While we’ve been able to leverage a fairly flexible AVR codebase and minimal hardware changes for previous sensor research projects (mostly around remote monitoring of hazardous waste sites), IoT capabilities have finally caught up with and and surpassed (from a communications standpoint) what my organization had been doing for decades.
We like the idea of basing our next-generation communications boards on a fully open-source platform (including even fully open-sourcing the design/firmware and allowing other researchers to use it or get it made) that can handle all the general-purpose stuff (communications over ethernet, wifi, cellular, etc.) and has a modular connector for interfacing with our more specialized electronics for custom sensor technologies.
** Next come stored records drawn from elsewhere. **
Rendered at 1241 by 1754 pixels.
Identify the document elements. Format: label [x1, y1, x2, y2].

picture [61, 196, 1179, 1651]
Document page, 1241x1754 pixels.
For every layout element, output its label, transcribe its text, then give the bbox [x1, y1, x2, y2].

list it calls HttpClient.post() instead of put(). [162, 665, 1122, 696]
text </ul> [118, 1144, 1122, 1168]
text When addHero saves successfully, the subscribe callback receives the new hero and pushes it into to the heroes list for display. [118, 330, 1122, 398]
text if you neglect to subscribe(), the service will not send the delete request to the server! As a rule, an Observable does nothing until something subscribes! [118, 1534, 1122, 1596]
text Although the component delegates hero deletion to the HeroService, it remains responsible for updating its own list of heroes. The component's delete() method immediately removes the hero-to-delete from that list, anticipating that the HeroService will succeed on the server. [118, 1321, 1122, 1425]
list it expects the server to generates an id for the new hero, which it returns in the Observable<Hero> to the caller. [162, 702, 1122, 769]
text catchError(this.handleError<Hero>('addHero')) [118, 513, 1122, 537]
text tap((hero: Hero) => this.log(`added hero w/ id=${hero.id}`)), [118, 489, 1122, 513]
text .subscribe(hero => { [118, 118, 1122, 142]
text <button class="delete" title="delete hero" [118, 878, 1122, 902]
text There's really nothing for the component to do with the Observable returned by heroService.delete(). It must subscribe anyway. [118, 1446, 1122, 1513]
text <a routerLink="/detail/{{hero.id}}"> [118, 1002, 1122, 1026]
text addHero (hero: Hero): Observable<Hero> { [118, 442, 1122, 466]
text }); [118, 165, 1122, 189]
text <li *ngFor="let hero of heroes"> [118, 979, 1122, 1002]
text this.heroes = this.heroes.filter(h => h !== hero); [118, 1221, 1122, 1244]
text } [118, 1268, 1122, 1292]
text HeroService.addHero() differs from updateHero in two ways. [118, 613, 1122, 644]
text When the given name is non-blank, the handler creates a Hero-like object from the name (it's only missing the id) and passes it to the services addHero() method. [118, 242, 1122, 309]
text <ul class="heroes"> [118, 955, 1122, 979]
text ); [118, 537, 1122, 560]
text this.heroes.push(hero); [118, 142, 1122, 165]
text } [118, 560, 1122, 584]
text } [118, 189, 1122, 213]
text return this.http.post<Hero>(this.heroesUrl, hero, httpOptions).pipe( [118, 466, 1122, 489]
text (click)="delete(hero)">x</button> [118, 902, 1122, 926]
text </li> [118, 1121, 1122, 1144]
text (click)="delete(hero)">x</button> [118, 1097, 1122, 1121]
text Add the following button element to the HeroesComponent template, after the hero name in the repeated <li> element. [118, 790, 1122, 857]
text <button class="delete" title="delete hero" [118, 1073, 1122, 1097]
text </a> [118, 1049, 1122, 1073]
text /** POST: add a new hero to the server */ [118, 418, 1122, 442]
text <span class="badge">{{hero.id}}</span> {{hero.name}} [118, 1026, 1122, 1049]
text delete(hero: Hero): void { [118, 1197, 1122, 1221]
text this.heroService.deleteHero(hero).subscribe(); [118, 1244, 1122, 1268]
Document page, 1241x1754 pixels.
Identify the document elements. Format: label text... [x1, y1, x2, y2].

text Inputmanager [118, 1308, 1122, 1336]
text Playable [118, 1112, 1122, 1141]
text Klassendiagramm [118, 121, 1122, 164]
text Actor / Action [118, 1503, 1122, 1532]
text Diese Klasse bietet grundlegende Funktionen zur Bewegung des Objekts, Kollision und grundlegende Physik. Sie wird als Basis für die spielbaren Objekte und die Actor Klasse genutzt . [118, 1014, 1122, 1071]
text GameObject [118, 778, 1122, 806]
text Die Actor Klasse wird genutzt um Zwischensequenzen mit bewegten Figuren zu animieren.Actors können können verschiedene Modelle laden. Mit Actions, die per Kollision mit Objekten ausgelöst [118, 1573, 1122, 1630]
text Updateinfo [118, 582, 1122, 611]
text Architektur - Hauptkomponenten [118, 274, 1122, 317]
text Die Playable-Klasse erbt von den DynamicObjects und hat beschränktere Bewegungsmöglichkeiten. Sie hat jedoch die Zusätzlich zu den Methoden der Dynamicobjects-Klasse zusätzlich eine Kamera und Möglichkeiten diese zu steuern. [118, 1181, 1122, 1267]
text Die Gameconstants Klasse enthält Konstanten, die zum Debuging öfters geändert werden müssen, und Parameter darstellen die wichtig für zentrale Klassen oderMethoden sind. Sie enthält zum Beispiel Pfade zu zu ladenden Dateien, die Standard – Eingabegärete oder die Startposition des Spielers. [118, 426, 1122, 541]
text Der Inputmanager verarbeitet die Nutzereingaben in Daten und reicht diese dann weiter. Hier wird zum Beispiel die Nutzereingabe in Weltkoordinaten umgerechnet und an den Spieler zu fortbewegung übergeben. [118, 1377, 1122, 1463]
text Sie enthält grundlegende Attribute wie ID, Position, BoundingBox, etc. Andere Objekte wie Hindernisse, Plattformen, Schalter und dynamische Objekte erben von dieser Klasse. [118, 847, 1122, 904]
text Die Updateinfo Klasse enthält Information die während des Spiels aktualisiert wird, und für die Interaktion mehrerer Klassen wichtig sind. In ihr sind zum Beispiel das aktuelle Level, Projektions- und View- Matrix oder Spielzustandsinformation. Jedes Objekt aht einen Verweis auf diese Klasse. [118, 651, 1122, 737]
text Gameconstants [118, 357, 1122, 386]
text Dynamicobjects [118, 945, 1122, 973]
We do enough of these projects where the measurement sensitivities require custom board designs, and we literally develop the underlying sensor technologies and most OTS IoT hardware is just not compatible with the accuracy needs of of our measurements (example: our measurement for one instrument is similar to high impedance pH instruments if you’re familiar). We use Raspberry Pis throughout R&D that interface with our custom measurement instruments over USB/Serial, but they are not suitable for industrial applications or remote monitoring. They are great lab tools and toys.
We would prefer if the company were AZ based as we’re based in Tempe, AZ, but have monitoring sites in both CA and AZ and frequently travel to CA.
We’d like to get an E2 or E3-based design developed for Industrial/Scientific applications to handle all the major communications and alert logic and interface with our sensing technologies through a replaceable/changeable daughterboard (imagine a SO-DIMM that has some of our isolated measurement electronics). We have a lot of experience developing 8-bit AVR systems, but want to move to more flexible and modern 32bit micro-controllers with better security baked in (now that we’re connecting things to the internet).
We know this kind of project could take 6-12 months or longer, and don’t have a pressing need, but want to transition to a long-term solution in the next year or two.